That Vice-President Biden’s loquacity can sometimes propel him to the wrong side of political correctness is hardly a revelation. Some would say it’s part of his populist charm. But sometimes it is at odds with his very high office, such as the time when a microphone picked up his reaction to the US Supreme Court upholding the health insurance reforms known as Obamacare. “That’s a big fucking deal,” he was heard to blurt – to President Barack Obama.

Why does it matter? Because of 2016. If, for whatever reason, Hillary Clinton does not seek the Democratic presidential nomination that year, or stumbles severely, Mr Biden is one of only a very few credible alternatives to take up his party’s standard.

Last Wednesday was to have been a key day for Mr Biden. It took him to Iowa, a symbolically important state because it always kicks off the process of choosing a presidential nominee, and to which Mrs Clinton herself had travelled amid much media hullaballoo only a few days earlier over last weekend. But even as he arrived in Iowa, Mr Biden was forced first to try to quell a fuss he had himself started with his overly loose tongue the day before.

He had irked the influential Anti-Defamation League for remarks he had offered on Tuesday about the pressure to take out loans that US military personnel serving overseas sometimes experience from banks and lenders in the US. He called them “Shylocks”, a reference to the ruthless usurer in Shakespeare’s The Merchant of Venice – and a Jew.

“When someone as friendly to the Jewish community and open and tolerant an individual as Vice-President Joe Biden uses the term ‘Shylocked’ to describe unscrupulous moneylenders dealing with servicemen and women, we see once again how deeply embedded this stereotype about Jews is,” Abe Foxman, the ADL director, fumed. “Shylock represents the medieval stereotype about Jews and remains an offensive characterisation to this day.”

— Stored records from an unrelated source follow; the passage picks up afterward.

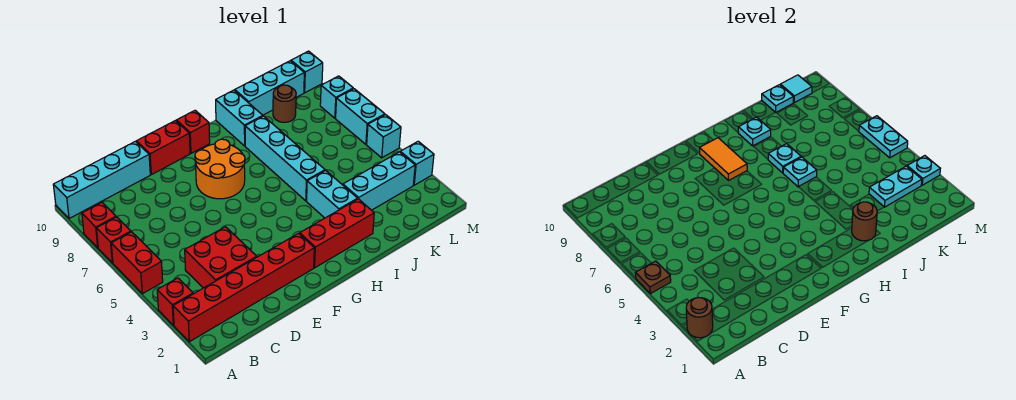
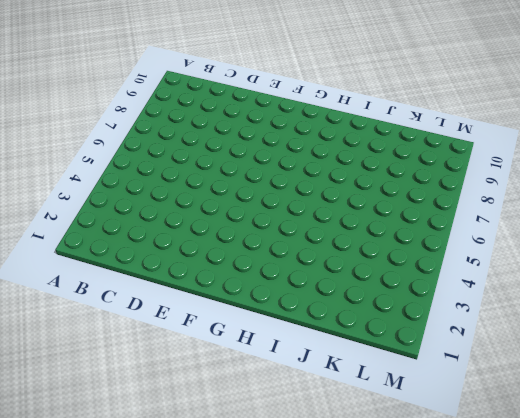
none -> red 1x6 brick [173,233,314,342]
none -> red 1x1 brick [157,278,193,325]
none -> red 1x2 brick [111,232,163,294]
none -> red 1x1 brick [96,217,131,263]

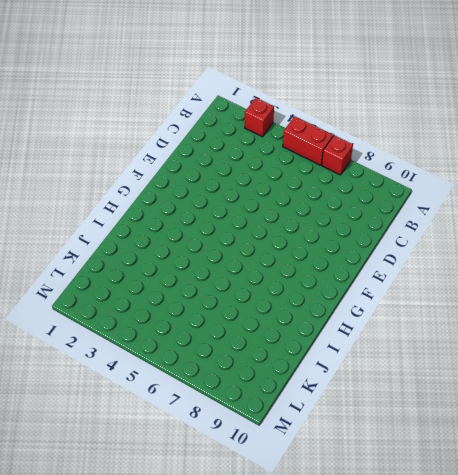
none -> red 1x6 brick [173,233,314,342]
none -> red 1x1 brick [82,203,116,248]
none -> cyan 1x4 brick [53,141,150,219]
none -> red 2x2 brick [185,227,257,288]

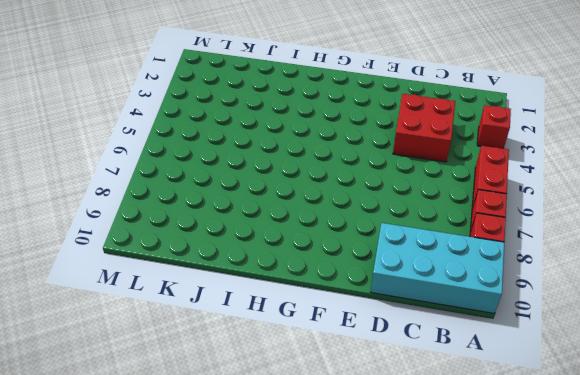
cyan 2x4 brick [371,223,504,313] -> cyan 1x4 brick [53,141,150,219]
none -> red 1x6 brick [173,233,314,342]
none -> red 1x2 brick [136,121,190,175]
none -> orange 2x2 round brick [195,139,245,199]
none -> red 1x3 brick [300,199,374,268]

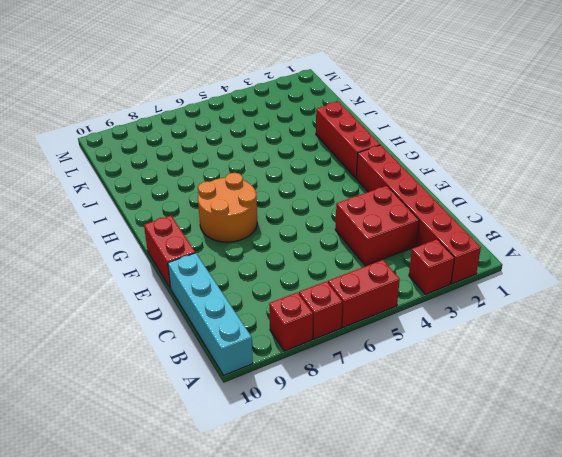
none -> red 1x1 brick [176,110,210,153]
none -> cyan 1x2 brick [307,171,358,218]
none -> cyan 1x4 brick [245,116,325,201]
none -> cyan 1x2 brick [216,90,263,146]

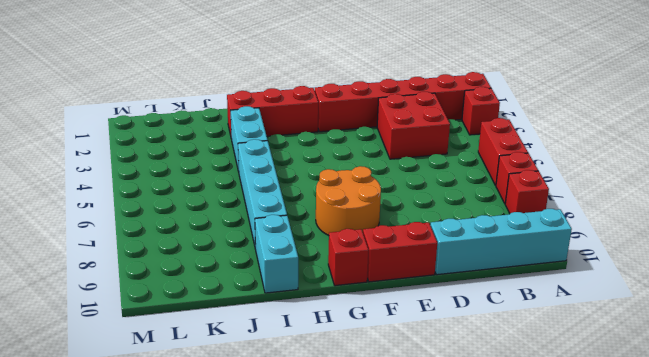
none -> cyan 1x3 brick [343,152,415,210]
none -> cyan 1x3 brick [235,61,304,115]
none -> brown 1x1 round brick [273,85,296,122]
none -> cyan 1x1 brick [400,141,434,185]

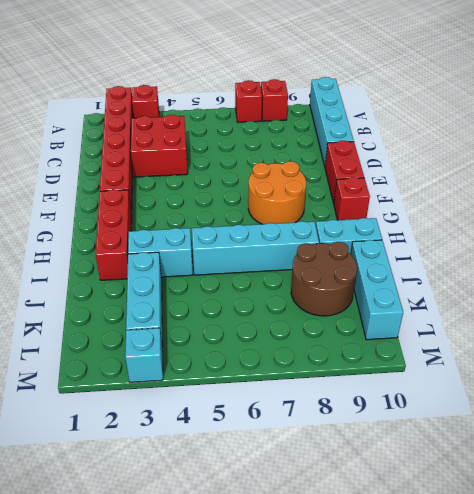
brown 2x2 round brick [291,242,357,316] -> brown 1x1 round brick [273,85,296,122]
none -> red 1x2 brick [111,232,163,294]
none -> cyan 1x1 brick [367,115,401,158]
none -> cyan 1x2 brick [336,89,385,144]
none -> cyan 1x1 brick [320,76,353,118]

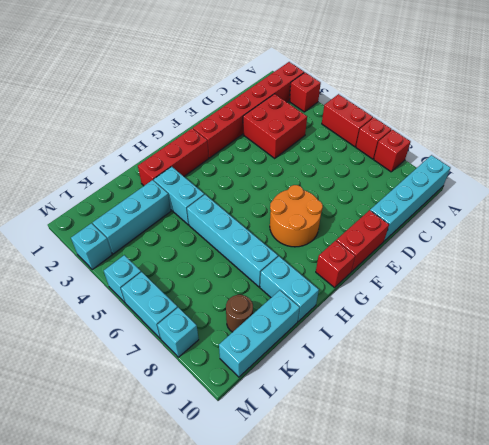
none -> cyan 1x1 brick [291,51,323,93]
none -> brown 1x1 round brick [686,297,713,338]
none -> brown 1x1 plate [636,261,671,294]
none -> orange 1x2 tile [700,138,747,180]

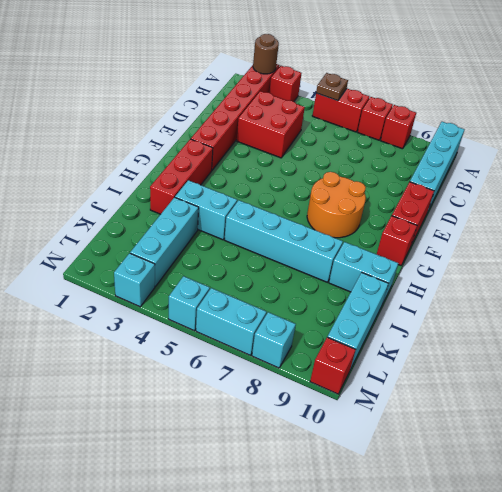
red 1x1 brick [310,337,356,394] -> cyan 1x1 brick [291,51,323,93]
none -> brown 1x1 round brick [273,85,296,122]
none -> orange 1x2 tile [700,138,747,180]
none -> brown 1x1 round brick [852,202,877,241]
none -> cyan 1x1 plate [783,157,817,187]

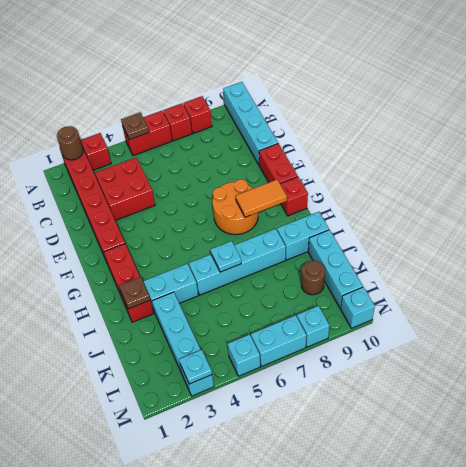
brown 1x1 plate [119,277,150,309] -> brown 1x1 round brick [852,202,877,241]
none -> cyan 1x1 plate [768,144,801,173]
none -> cyan 1x1 plate [738,117,771,146]
none -> cyan 1x2 plate [869,166,922,207]
none -> cyan 1x1 plate [762,85,794,112]

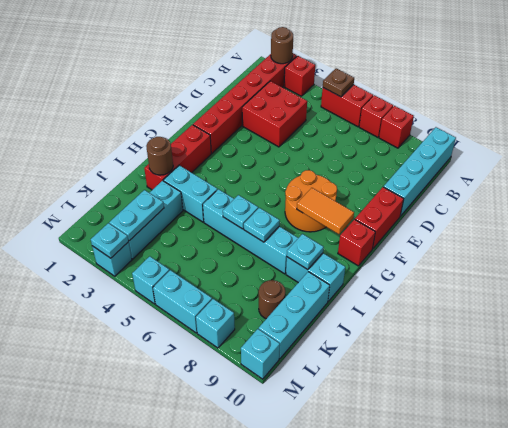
none -> cyan 1x1 plate [762,85,794,112]
none -> cyan 1x1 tile [780,75,812,103]
none -> cyan 1x2 plate [859,116,908,158]

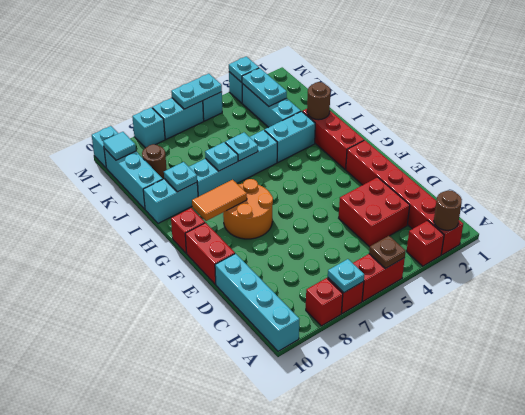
cyan 1x1 plate [328,259,364,293] -> cyan 1x1 plate moved to [762,85,794,112]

Mr Biden seems to be aware of his talent for gaffes, but he never seems to learn. On the same day in Iowa he triggered a fresh tempest by reminiscing about a meeting he once had with the former prime minister of Singapore, Lee Kuan Yew, praising him as “the wisest man in the Orient”. Perhaps he didn’t know that to most Asian people the term “the Orient” sounds either quaint or pejorative.

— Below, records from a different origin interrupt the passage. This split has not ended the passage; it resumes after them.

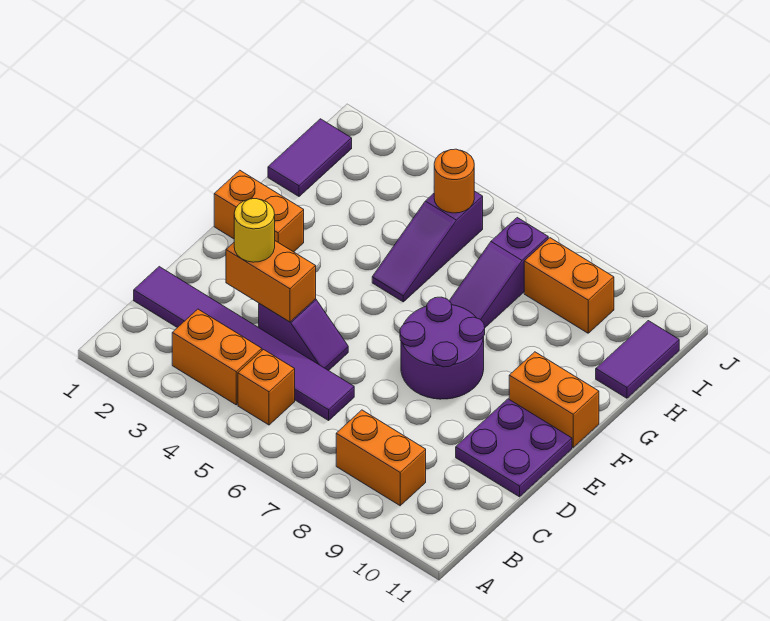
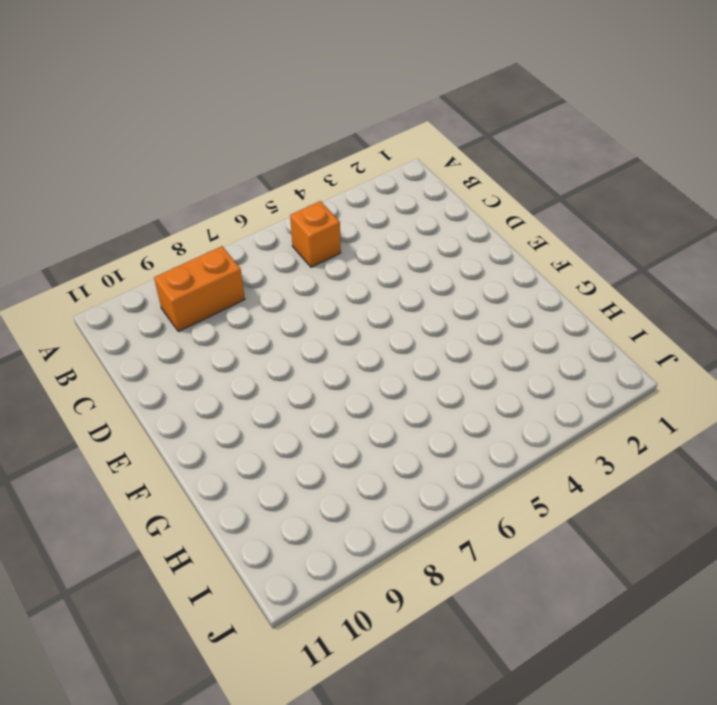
none -> orange 1x2 brick [172,309,262,405]
none -> purple 1x6 tile [134,267,354,420]
none -> purple 1x2 slope [259,299,348,371]

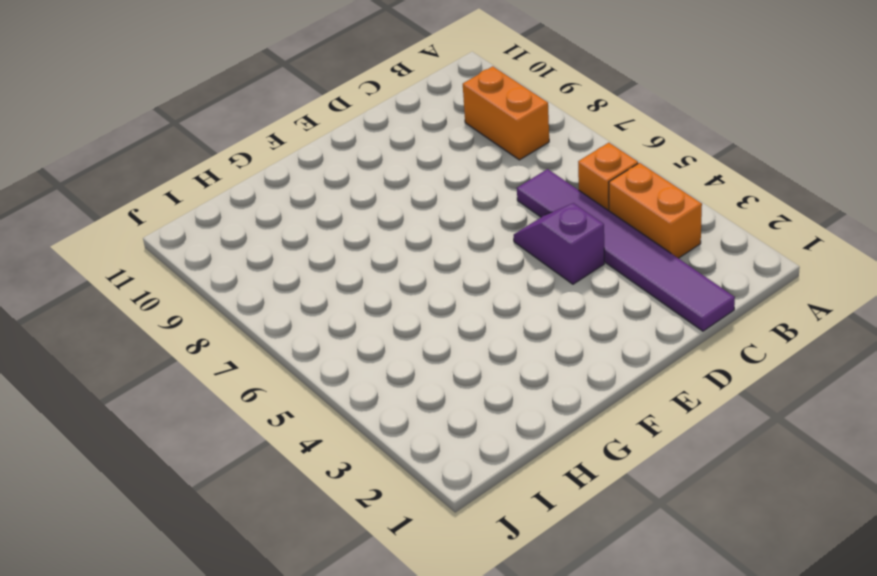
none -> purple 2x2 plate [456,399,572,497]
none -> purple 2x2 round brick [400,297,485,399]
none -> orange 1x2 brick [214,170,304,252]

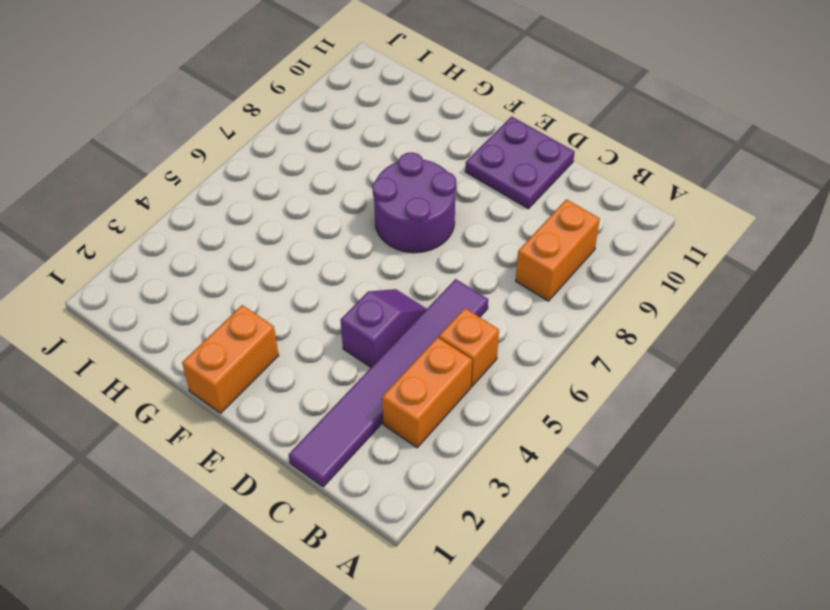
none -> orange 1x2 brick [509,352,599,447]
none -> purple 1x3 slope [372,191,483,302]
none -> purple 1x3 slope [449,218,548,327]

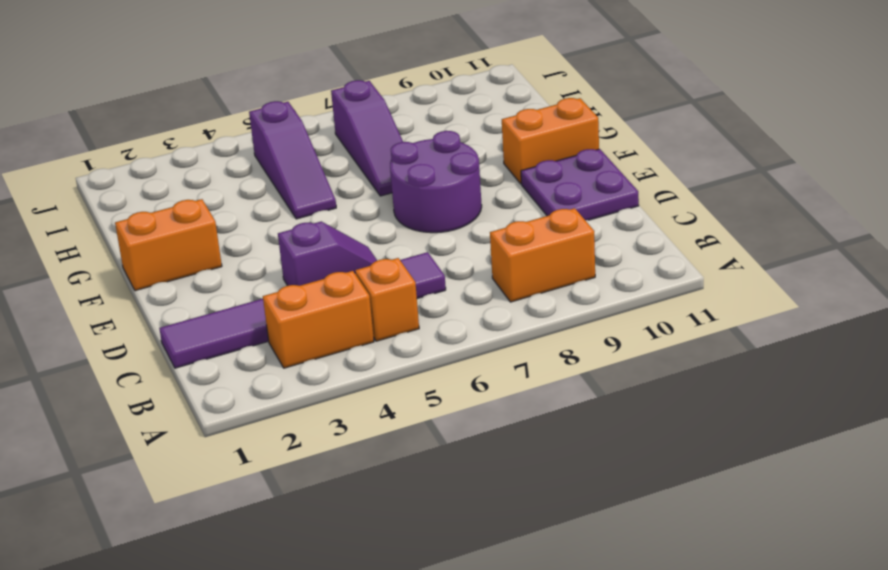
none -> purple 1x2 tile [268,119,352,196]
none -> purple 1x2 tile [596,321,679,398]
none -> orange 1x2 brick [524,238,614,333]

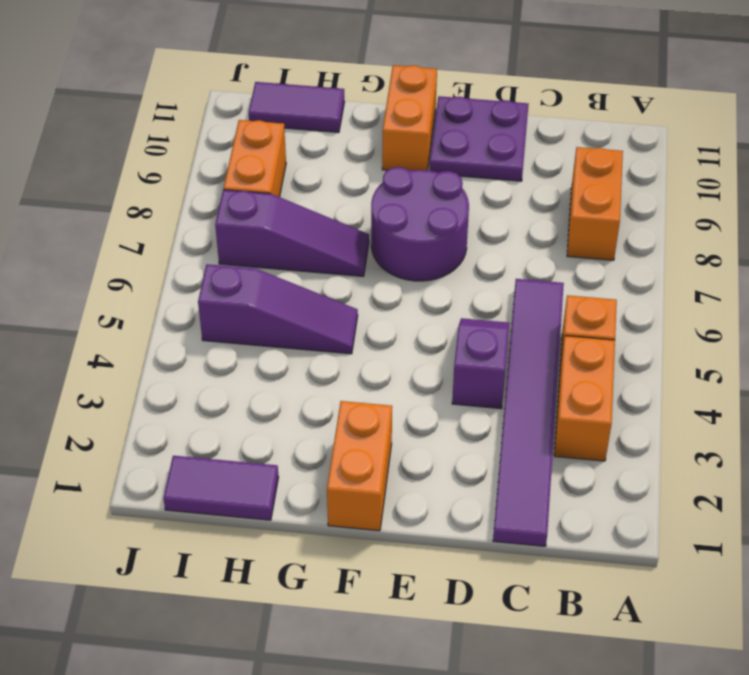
none -> orange 1x2 brick [226,241,316,322]
none -> orange 1x1 round brick [434,149,474,213]
none -> yellow 1x1 round brick [234,199,275,262]

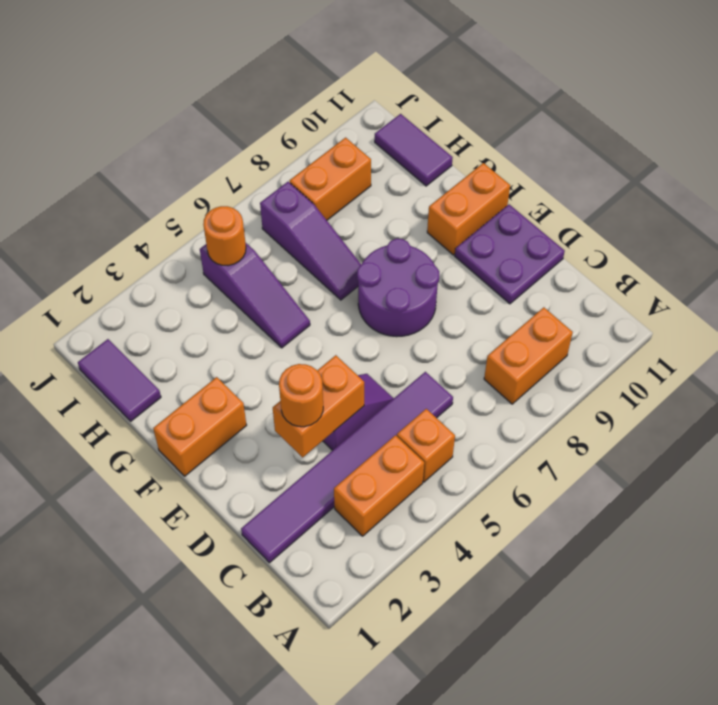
orange 1x1 round brick [279,364,323,427] -> yellow 1x1 round brick [234,199,275,262]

That set off the Republican National Committee. “Vice-President Joe Biden’s insensitive remarks are offensive to both Asian-Americans and our Asian allies abroad,” said the committee’s chief spokesperson, an Asian-American. “His comment is not only disrespectful, but also uses unacceptable imperialist undertones,” he continued. “It’s time for the Vice-President to apologise and to understand that his comments embarrass our country.”

Also in Iowa – and bear in mind that he was there only a few hours – he managed to imply that he agreed with a statement from the chairman of the Joint Chiefs of Staff, General Martin Dempsey, that it might at some point become necessary for the US to contemplate some ground combat against Islamic State, while on the same day his boss, President Obama, was at an air base in Florida, saying the opposite.

His final blunder came on Friday when, lamenting that there were no more Republicans in Washington willing to cross the aisle and seek bipartisan compromise, he cited former senator Bob Packwood as one of the last great practitioners of that art. He seemed to have forgotten that the other thing Mr Packwood was good at was forcing himself on women, a flaw that eventually led to his resigning his senate seat.

Mr Biden offered his paean to Mr Packwood while addressing a conference of Democratic women.